Desentralisasi dan Pendidikan di Papua: Studi Kasus Jayawijaya dan Hambatan Pelayanan Publik

Dipublikasikan oleh Izura Ramadhani Fauziyah

13 Juni 2025, 15.14

pixabay.com

Desentralisasi sebagai Instrumen Reformasi Tata Kelola

Desentralisasi merupakan salah satu reformasi kelembagaan penting yang bertujuan mendekatkan pemerintahan kepada masyarakat dan meningkatkan akuntabilitas serta responsivitas layanan publik. Di Indonesia, desentralisasi mulai diterapkan secara luas sejak 1999, termasuk di Papua yang memiliki status otonomi khusus sejak 2001. Namun, meskipun dana dan kewenangan dialihkan ke daerah, capaian pembangunan, khususnya di sektor pendidikan di Jayawijaya, masih jauh dari harapan.

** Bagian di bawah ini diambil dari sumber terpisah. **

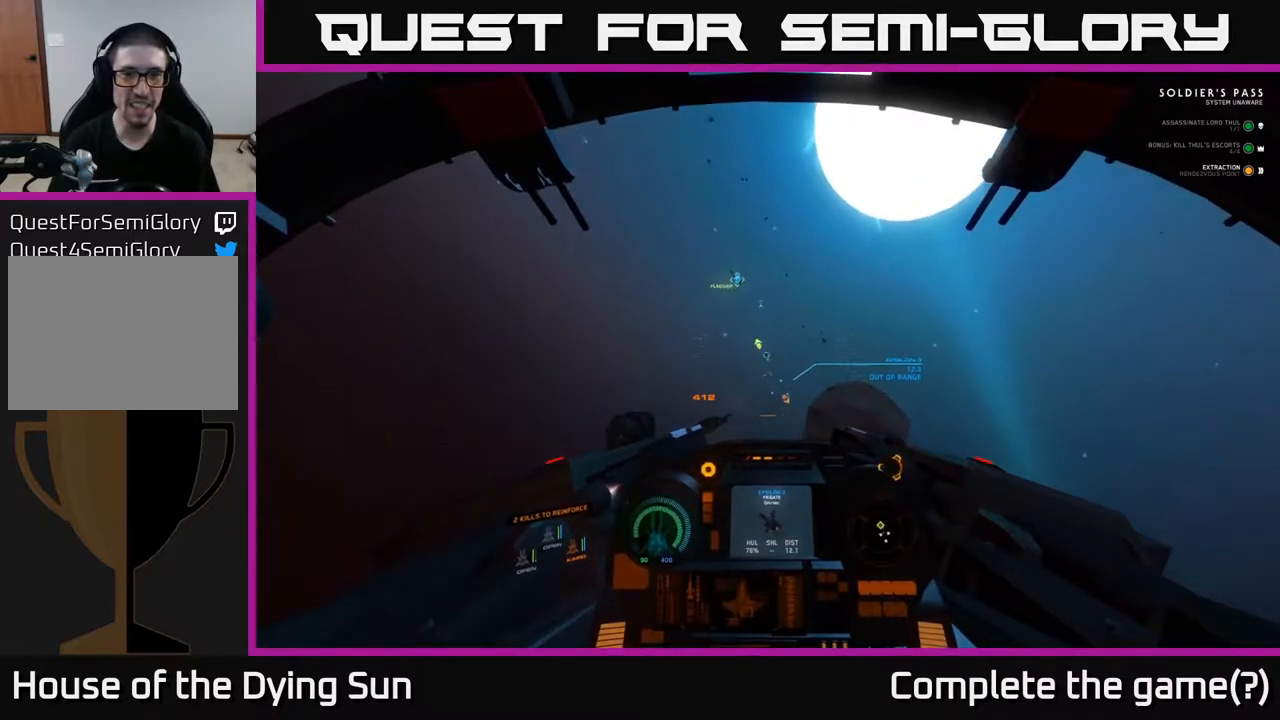
{"buttons": ["L2"], "left_stick": "center", "right_stick": "up", "events": [[17, "right_stick", "up"], [233, "right_stick", "center"], [417, "right_stick", "up"]]}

Metodologi dan Fokus Studi

Penelitian ini menggunakan pendekatan studi kasus kualitatif dengan pengumpulan data melalui wawancara mendalam, analisis dokumen kebijakan, dan observasi lapangan di Jayawijaya. Fokus utama adalah mengidentifikasi hambatan dalam penyediaan layanan pendidikan dasar setelah desentralisasi.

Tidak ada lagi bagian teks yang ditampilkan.